At just 27 years old, Canadian filmmaker Xavier Dolan has an almost overwhelming set of accolades alongside his name. All six of his feature films have won major awards, including this one, which like several others tackles a dysfunctional family with style, humour and unflinching nastiness. This one also features a stellar cast at the top of their game, and a situation that's almost painfully easy to identify with.

It opens as Louis (Gaspard Ulliel) arrives at his rural family home for the first time in 12 years to tell his family that he's dying. But he finds it difficult to get the words out. His mother Martine (Nathalie Baye) is chirpy and excited, his older brother Antoine (Vincent Cassel) challenges everything everyone says, and their younger sister Suzanne (Lea Seydoux) is curious to learn more about this brother she never really knew. And then there's Antoine's eerily patient wife Catherine (Marion Cotillard), who quietly observes everything until she understands what Louis is struggling to tell everyone, long before he can say it out loud.

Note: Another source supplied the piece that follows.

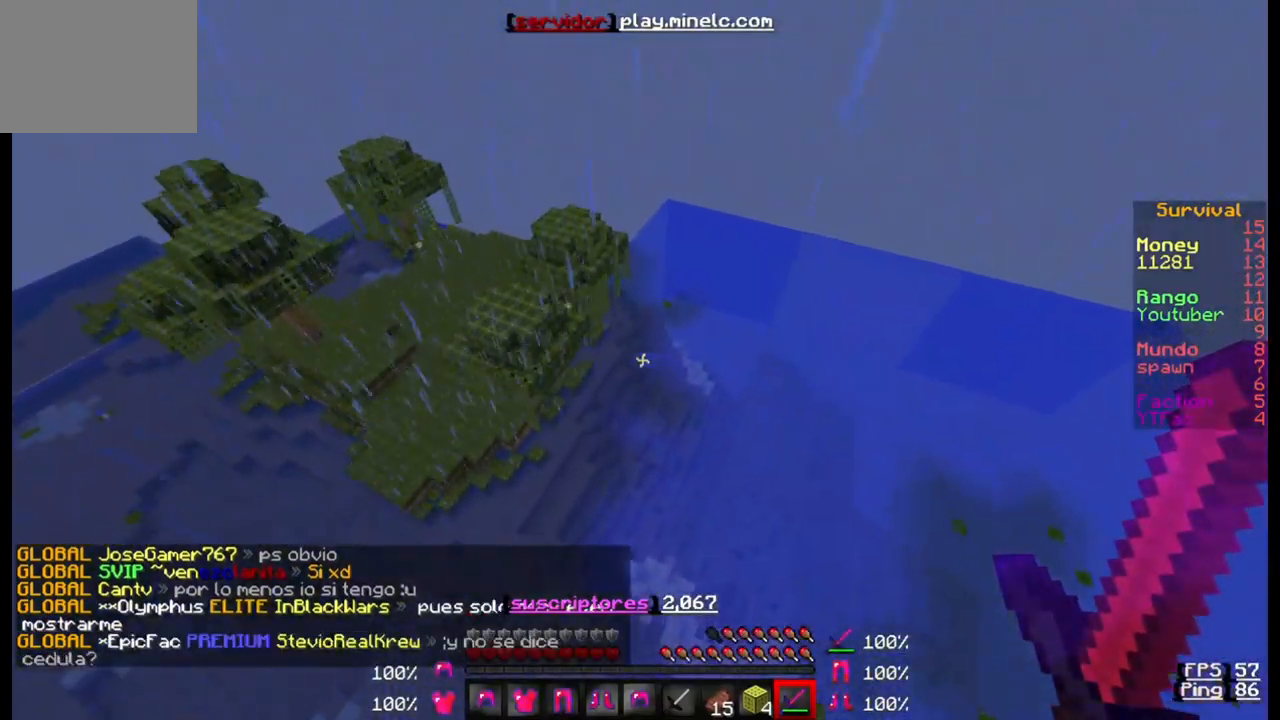
{"keys": ["w"], "events": [[83, "a", "up"]]}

Yes, this is an exploration of how awkward it is to go home again, falling back into old patterns of behaviour that make it very difficult to be yourself and say what needs to be said. And also how hard it is to understand the experiences and lifestyle of people we were once very close to who have moved on. The film is based on a play by Jean-Luc Lagarce, which is apparent in its closed-in location and the series of pointed conversations. And Dolan opens this out cleverly, using visually stunning camerawork that continually isolates the characters' inner thoughts and feelings in contrast to their outer actions. In other words, it's immediately clear why Louis left these people behind.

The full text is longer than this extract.